Ministro da Justiça anula decreto de saída forçada de nove chineses torturados, acusados de espionagem

Jailton de Carvalho

Brasília - Cinquenta anos depois da prisão, tortura e expulsão de nove chineses acusados de espionagem e subversão, o governo brasileiro reconheceu formalmente o erro cometido pela ditadura militar.
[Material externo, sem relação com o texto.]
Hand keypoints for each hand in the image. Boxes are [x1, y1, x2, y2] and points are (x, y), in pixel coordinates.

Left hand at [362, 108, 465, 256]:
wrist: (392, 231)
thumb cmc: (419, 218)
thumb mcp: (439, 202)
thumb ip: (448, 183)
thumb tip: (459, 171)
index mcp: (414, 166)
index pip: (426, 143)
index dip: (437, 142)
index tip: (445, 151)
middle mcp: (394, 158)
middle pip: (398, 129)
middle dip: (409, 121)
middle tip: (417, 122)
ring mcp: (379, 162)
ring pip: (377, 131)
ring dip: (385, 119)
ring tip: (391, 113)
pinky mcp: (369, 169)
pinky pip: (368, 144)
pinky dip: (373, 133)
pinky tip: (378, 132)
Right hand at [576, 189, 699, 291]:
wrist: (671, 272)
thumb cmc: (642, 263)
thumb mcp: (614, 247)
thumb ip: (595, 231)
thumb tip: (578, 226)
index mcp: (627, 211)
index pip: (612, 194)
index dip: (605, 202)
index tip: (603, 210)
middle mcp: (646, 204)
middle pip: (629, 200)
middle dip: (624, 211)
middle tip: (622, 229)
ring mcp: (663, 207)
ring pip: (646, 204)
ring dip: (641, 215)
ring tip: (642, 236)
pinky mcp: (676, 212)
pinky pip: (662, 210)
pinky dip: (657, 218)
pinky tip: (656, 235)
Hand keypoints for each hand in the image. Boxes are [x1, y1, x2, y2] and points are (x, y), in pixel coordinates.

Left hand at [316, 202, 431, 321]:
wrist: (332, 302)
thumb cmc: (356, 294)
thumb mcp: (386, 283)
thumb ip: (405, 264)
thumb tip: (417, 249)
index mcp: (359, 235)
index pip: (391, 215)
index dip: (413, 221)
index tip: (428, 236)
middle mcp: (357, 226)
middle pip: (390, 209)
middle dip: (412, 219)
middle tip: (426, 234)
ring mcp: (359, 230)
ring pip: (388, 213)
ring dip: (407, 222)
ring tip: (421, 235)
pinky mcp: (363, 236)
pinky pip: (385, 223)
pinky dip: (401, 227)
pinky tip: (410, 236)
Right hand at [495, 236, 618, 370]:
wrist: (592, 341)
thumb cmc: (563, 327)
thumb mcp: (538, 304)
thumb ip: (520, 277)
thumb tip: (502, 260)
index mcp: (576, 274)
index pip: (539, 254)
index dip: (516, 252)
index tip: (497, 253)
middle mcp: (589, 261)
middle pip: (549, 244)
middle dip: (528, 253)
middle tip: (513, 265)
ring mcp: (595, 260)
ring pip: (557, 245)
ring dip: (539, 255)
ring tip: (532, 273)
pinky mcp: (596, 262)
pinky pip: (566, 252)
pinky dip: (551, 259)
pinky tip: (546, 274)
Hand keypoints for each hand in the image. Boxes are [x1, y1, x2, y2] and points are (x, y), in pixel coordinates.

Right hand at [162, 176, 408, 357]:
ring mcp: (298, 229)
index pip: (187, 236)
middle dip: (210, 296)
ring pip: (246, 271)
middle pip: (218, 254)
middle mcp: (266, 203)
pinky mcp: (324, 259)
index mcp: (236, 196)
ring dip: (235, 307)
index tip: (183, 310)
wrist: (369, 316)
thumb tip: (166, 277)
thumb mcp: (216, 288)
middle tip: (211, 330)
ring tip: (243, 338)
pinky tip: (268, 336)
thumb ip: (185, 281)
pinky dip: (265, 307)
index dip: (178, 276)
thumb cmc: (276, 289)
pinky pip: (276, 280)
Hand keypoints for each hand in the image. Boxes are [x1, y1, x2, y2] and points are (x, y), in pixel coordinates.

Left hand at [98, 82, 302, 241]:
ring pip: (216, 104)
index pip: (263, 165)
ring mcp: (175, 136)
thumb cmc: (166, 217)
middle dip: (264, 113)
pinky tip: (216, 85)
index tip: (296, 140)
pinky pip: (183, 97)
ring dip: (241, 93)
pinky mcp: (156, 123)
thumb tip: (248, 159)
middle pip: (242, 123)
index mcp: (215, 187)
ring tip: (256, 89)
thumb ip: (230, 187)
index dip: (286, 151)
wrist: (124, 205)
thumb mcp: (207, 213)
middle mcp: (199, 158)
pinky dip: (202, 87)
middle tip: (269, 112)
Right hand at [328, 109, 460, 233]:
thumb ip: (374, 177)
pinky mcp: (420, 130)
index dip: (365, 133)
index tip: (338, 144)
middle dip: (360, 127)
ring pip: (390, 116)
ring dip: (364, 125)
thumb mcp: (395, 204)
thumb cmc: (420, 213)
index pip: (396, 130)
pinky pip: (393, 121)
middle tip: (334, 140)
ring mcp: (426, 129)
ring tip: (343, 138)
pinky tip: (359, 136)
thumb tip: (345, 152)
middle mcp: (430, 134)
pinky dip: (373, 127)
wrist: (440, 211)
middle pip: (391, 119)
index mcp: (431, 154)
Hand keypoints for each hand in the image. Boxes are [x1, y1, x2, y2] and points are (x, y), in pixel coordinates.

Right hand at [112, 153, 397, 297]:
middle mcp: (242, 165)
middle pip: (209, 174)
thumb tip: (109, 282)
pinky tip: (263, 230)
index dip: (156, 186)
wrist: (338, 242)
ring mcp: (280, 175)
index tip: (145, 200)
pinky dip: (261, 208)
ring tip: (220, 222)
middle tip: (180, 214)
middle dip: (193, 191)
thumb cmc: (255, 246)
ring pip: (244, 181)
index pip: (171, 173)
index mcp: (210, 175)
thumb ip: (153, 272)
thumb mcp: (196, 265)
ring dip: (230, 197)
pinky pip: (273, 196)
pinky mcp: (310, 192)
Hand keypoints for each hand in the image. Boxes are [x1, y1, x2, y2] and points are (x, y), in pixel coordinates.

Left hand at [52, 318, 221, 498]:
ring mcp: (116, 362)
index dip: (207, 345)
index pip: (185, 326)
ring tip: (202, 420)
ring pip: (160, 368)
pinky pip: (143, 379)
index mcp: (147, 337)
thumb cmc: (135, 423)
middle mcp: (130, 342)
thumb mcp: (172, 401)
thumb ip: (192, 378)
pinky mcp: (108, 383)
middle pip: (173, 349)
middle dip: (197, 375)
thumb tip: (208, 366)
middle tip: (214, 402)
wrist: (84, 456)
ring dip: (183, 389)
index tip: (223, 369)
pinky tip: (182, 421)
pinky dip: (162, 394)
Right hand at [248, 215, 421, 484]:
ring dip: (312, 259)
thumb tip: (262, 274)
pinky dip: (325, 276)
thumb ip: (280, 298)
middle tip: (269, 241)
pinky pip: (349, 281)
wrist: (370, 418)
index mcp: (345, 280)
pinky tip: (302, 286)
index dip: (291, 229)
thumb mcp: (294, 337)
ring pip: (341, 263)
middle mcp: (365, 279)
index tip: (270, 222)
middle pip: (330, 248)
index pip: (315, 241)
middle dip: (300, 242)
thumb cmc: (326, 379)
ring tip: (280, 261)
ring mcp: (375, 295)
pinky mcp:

Numa portaria publicada no Diário Oficial de ontem, o ministro da Justiça, José Eduardo Cardozo, anulou decreto de expulsão dos chineses assinado pelo ex-presidente Castelo Branco em 1965. Entre os inocentados estão Wang Wei Chen, Chu Ching-Tung, Hou Fatseng, Wang Chin, Su Tse-Ping, Chyang Pao-Sheng, Wan Yao-Ting, Ma Yao-Tseng e Sung Kuei Pao.

Na portaria, Cardozo explica que anulou o decreto de Castelo Branco com base em decisão da Comissão Nacional da Verdade. A comissão reconheceu que os nove chineses foram "vítimas de graves violações de direitos humanos durante a ditadura militar iniciada em 1961, tendo sido a expulsão motivada por interesses políticos e econômicos, e não pela prática de qualquer crime por parte das vítimas". Esta é a primeira vez que o governo brasileiro adota uma medida de caráter público sobre o episódio, que teve grande repercussão na primeira fase da ditadura.

Os chineses foram presos em 3 de abril de 1964 como suspeitos de envolvimento em atividade subversiva no país. Eles estariam no país a serviço do governo chinês que, supostamente, fomentaria a revolução no Brasil. No grupo estavam jornalistas e integrantes de uma missão comercial que visitava o país naquele período. Para a Comissão Nacional, eles teriam sido vítimas da Guerra Fria e da campanha anticomunista que se espalhou pelo país depois da derrubada do presidente João Goulart.

"Tornaram-se vítimas da paranoia anticomunista da época, alimentada pelo governador Carlos Lacerda", sustentam os jornalistas Murilo Fiúza de Melo e Ciça Guedes em "O Caso dos Noves Chineses", lançado em agosto deste ano. Pela pesquisa dos dois jornalistas, policiais do Departamento de Ordem Política e Social (DOPS) prenderam os chineses em apartamento no Flamengo e no Catete em 3 de abril de 1964 e logo em seguida iniciaram uma sessões de tortura. A partir dali, foram condenados a 10 anos de prisão por subversão.

Mais de uma ano depois, Castelo Branco expulsou os chineses que, ainda ali, eram apontados como agentes internacionais da subversão comunista. Os dois jornalistas sustentam ainda que os policiais torturadores apreenderam aproximadamente R$ 800 mil com os chineses e que o dinheiro nunca foi devolvido aos donos. Cinco dos nove chineses ainda estariam vivos.